— start Extracted text —

Today, modern fractional rigs are often proportioned so that they do not need headsails that overlap the shrouds making them even easier to sail. One of the major advantages of a fractional rig is the ability, especially when combined with a flexible mast, to use the backstay to control mast bend and sail shape. Increasing backstay tension does a lot of things on a fractional rig: it tensions the forestay which in turn flattens the jib, and opnes the head of the jib. Increasing backstay tension induces controlled mast bend, which flattens the mainsail and opens the leech of the mainsail. This allows quick depowering as the wind increases and so allows a fractional rig to sail in a wider wind speed range without reefing, or making a headsail change than a masthead rig, although arguably requiring a bit more sail trimming skills. 

To a great extent, the smaller jib on a fractional rig eliminates the need for a jibstaysail, with its added hardware, complexity, and the assocated diffuculty tacking a genoa around the jibstay, as might be found on a cutter or a sloop which had a jibstay when intended for offshore use.

— end Extracted text —
— start Excerpted data —

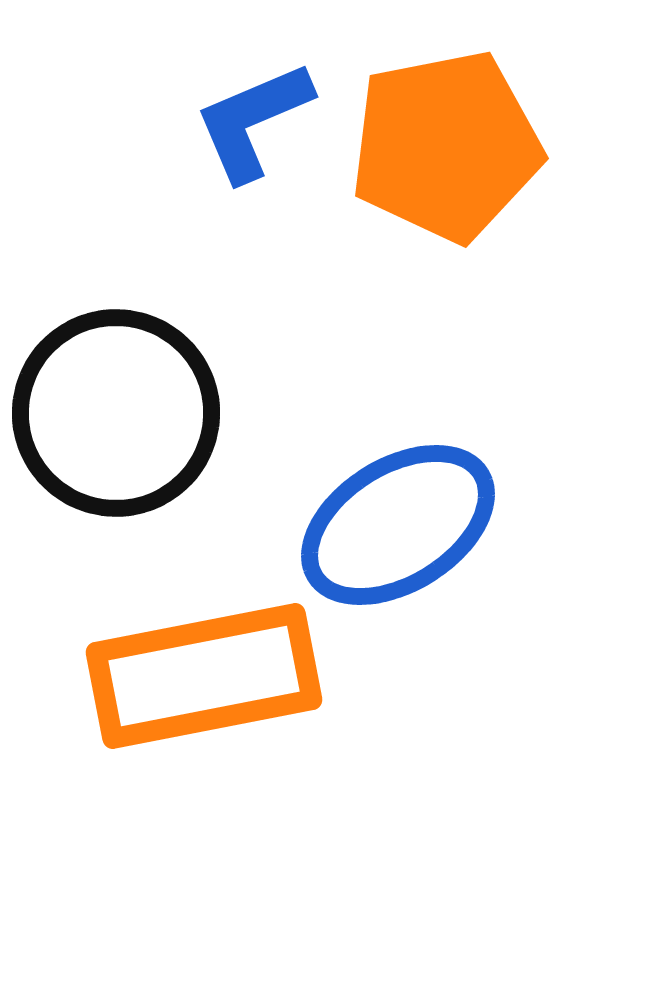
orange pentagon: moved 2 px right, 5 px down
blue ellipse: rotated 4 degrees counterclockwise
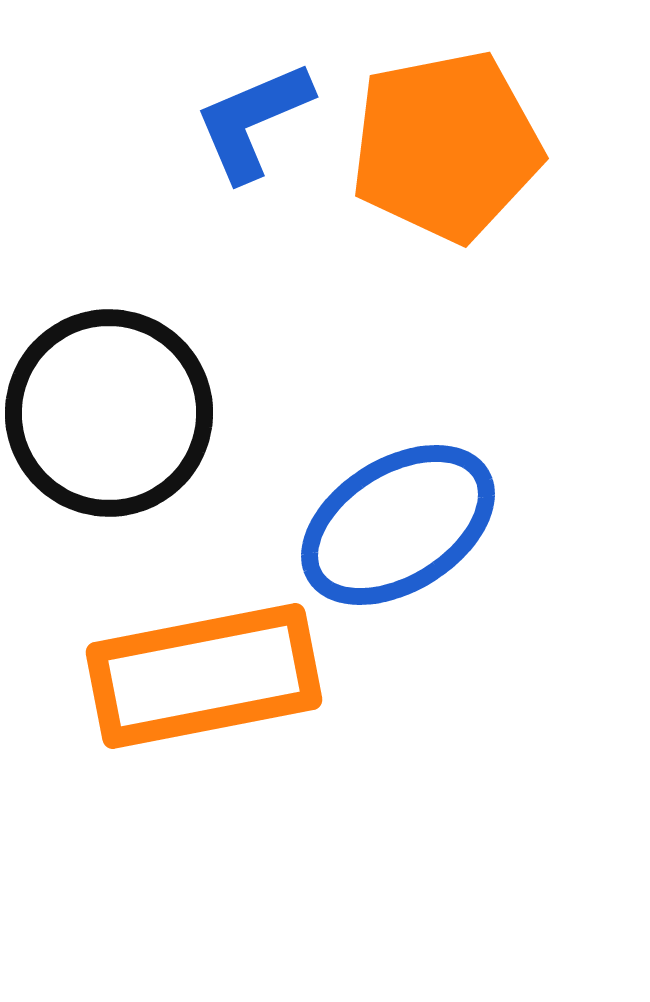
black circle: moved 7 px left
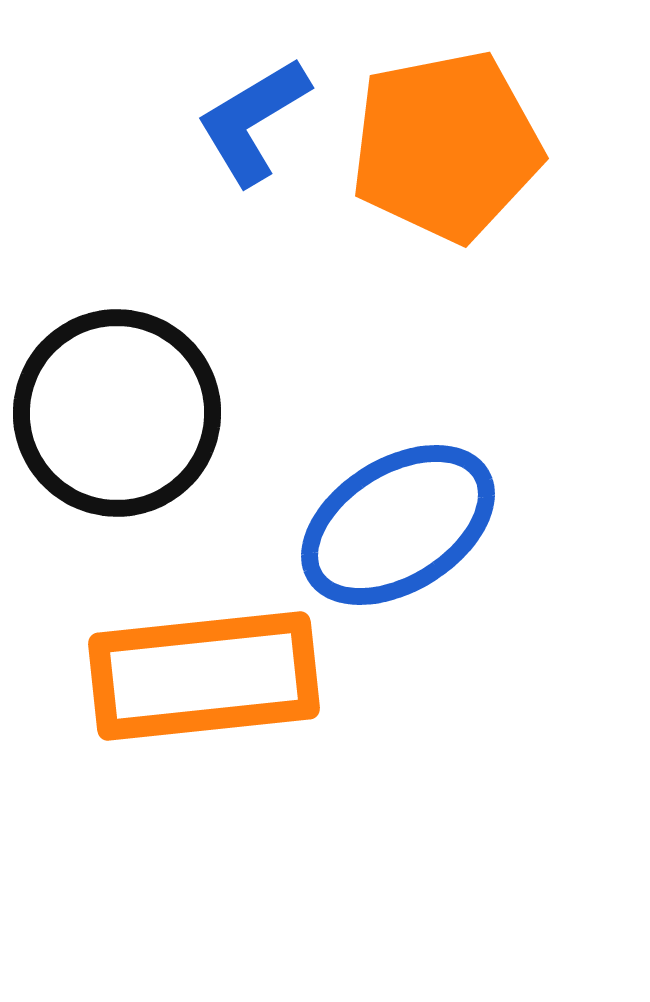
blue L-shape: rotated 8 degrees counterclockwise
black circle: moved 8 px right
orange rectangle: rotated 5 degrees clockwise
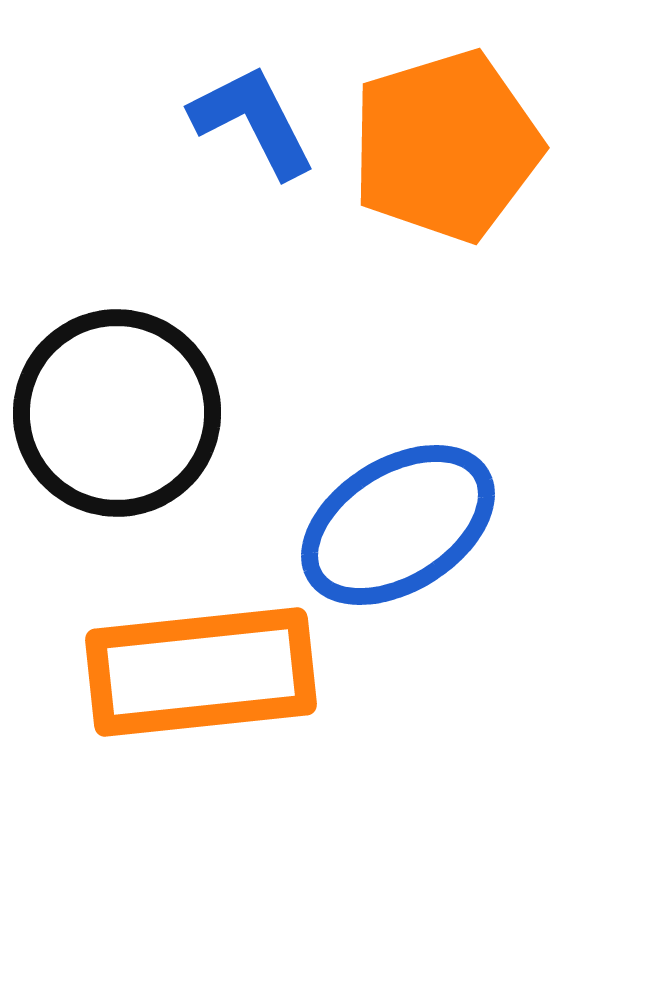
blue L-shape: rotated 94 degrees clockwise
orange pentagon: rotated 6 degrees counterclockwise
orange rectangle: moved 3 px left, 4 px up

— end Excerpted data —

**Written tasks:**
(1) Reproduce everything in the passage on fractional rigs from "To a great extent, the" down to "for offshore use.".
(2) Resume the passage on fractional sailing rigs after its last sentence and continue writing it.

**Results of the exercise:**
(1)
To a great extent, the smaller jib on a fractional rig eliminates the need for a jibstaysail, with its added hardware, complexity, and the assocated diffuculty tacking a genoa around the jibstay, as might be found on a cutter or a sloop which had a jibstay when intended for offshore use.

(2)
In the past fractional rigs used to require running backstays. But today better spar materials and design approaches have pretty much eliminated the need for running backstays. That said, fractional rigs intended for offshore use, will often have running backstays that are only rigged in heavy weather once the mainsail has been reefed. The geometry of these running backstays typically allows the boat to be tacked without tacking the running backstays and larger fractionally rigged race boats will often have checkstays. 

Masthead rigs came into popularity in the 1950's primarily in response to racing rating rules that under-penalized overlapping jibs (genoas) and spinnakers and so promoted bigger headsails. Masthead sloops tend to be simpler rigs to build and adjust. They tend to be more dependent on large headsails and so are harder to tack and also require a larger headsail inventory if performance is important. Mast bend is harder to control and so bigger masthead rigs will often have a babystay that can be tensioned to prevent pumping and induce mast bend in the same way as a fractional rig does. But dragging a Genoa over the babystay makes tacking a bit more difficult and slower. While roller furling allows a wider wind range for any given Genoa, there is a real limit (typically cited 10% to 15%) to how much a Genoa can be roller furled and still maintain a safely flat shape. As a result, masthead rigged boats generally require more sails in their sail inventories and more frequent sail changes to address the same wind range as a fractional rig.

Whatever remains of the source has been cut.